Conclusion: Cigarette smokers had a higher risk of non-response to both MTX and to anti-TNF treatment in this population based study on incident RA receiving real-life care.

Disclosure: S. Saevarsdottir, None; S. Wedrén, None; M. Seddighzadeh, None; J. Askling, Wyeth, Schering-Plough, Abbott, 9 ; L. Padyukov, None; L. Alfredsson, None; L. Klareskog, None. Presentation Number: 1931

Is Cigarette Smoking Associated with Disease Activity and Damage in Patients with Systemic Lupus Erythematosus?

Meenakshi Jolly, MD , Department of Medicine, Section of Rheumatology, Rush University Medical Center, Chicago, IL Ravikumar Patel, MBBS , Department of Medicine, Section of Rheumatology, Rush University Medical Center, Chicago, IL Rohit Aggarwal, MD , Rheumtology, John H. Stroger, Jr. Hospital of Cook County and Rush University Medical Center, Chicago, IL Winston Sequeira, MD , Department of Medicine, Section of Rheumatology, Rush University Medical Center, Chicago, IL Joel A. Block, MD , Rheumatology, Rush University Medical Center, Chicago, IL

Purpose: To determine the effect of cigarette smoking on disease activity and cumulative organ damage in patients with systemic lupus erythematosus (SLE).

Methods: The data were extracted from an ongoing prospective study on health related quality of life in patients with SLE. Consecutive consenting adult SLE patients seen in the rheumatology clinic at an academic hospital were enrolled from September 2006 to April 2008 and detailed clinical and demographic variables were collected from 216 enrolled SLE patients. Disease activity was evaluated by the Systemic Lupus Erythematosus Disease Activity Index (SLEDAI) and cumulative organ damage was measured by the Systemic Lupus International Collaborating Clinics Damage Index (SLICC). Smoking was defined as present if the subject reported smoking at the time of the study. Chi-Square test was used to compare the categorical data and the Mann Whitney test was used for non parametric data between the cases ‘smoker’ and controls ‘non-smoker’. P < 0.05 was considered significant on one tailed test.

Results: The mean (±SD) age of participants was 42 ± 13 years and 93 % were females.

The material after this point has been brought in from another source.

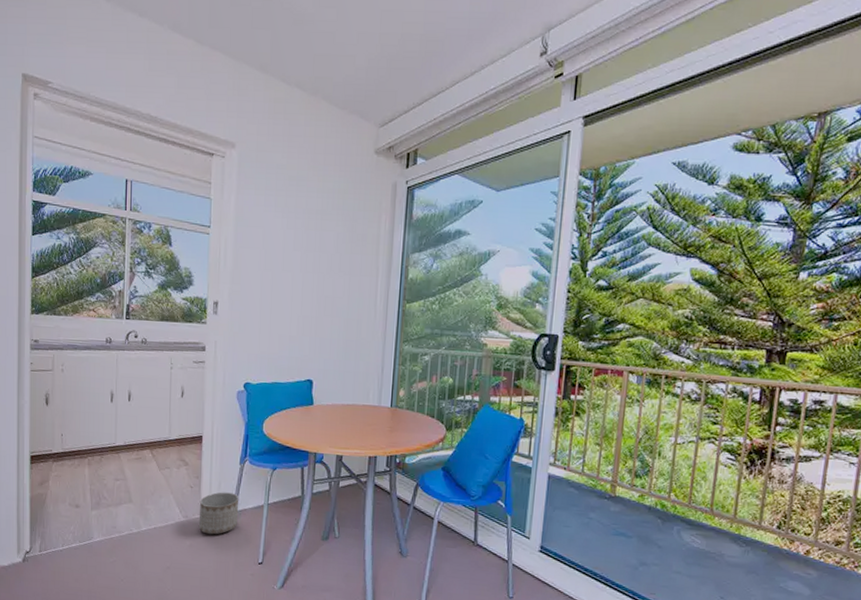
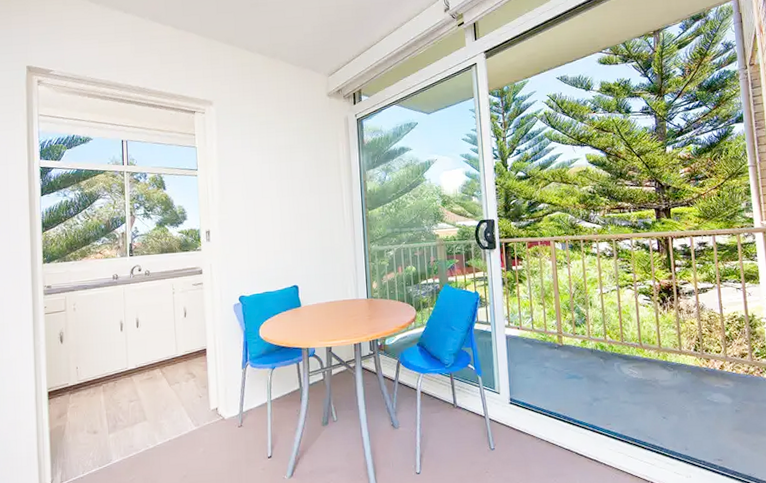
planter: present [198,492,239,535] -> none [209,396,246,438]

The ethnic composition was: African American 60 %, Caucasian 20 %, Hispanic 14 % and Asian 6 %. Fifteen percent of subjects reported that they were “currently smoking” at the time of the study. The mean (± S.D, range) SLEDAI score was 6.3 (± 6.1, 0-35) and mean SLICC score was 1.9 (±1.9, 0-9). Smokers had greater overall disease activity than nonsmokers (mean ± S.D, median) (7.8 ± 7, 6 vs. 6 ± 6, 4; p 0.047). SLEDAI scores suggested that - presence of arthritis (33.3 % vs. 18.1 %, p 0.044) and low complement levels (45.4 % vs. 28.3 %, p 0.042) were more frequent among smokers than among nonsmokers. There were no statistically significant differences in other components of SLEDAI. There was no statistically significant difference in overall disease damage in between smokers and nonsmokers, but specifically from SLICC skin scarring/alopecia (34.3 % vs. 9.1 %, p 0.001) and skin extensive scarring/ panniculum (34.3 % vs. 6.8 %, p 0.001) were more frequent among the smokers than nonsmokers. There were no statistically significant differences in other components of SLICC.

Conclusion: Cigarette smoking is associated with greater disease activity and cumulative organ damage in SLE. Smoking cessation should be aggressively addressed among patients with SLE.

Disclosure: M. Jolly, None; R. Patel, None; R. Aggarwal, None; W. Sequeira, None; J. A. Block, None.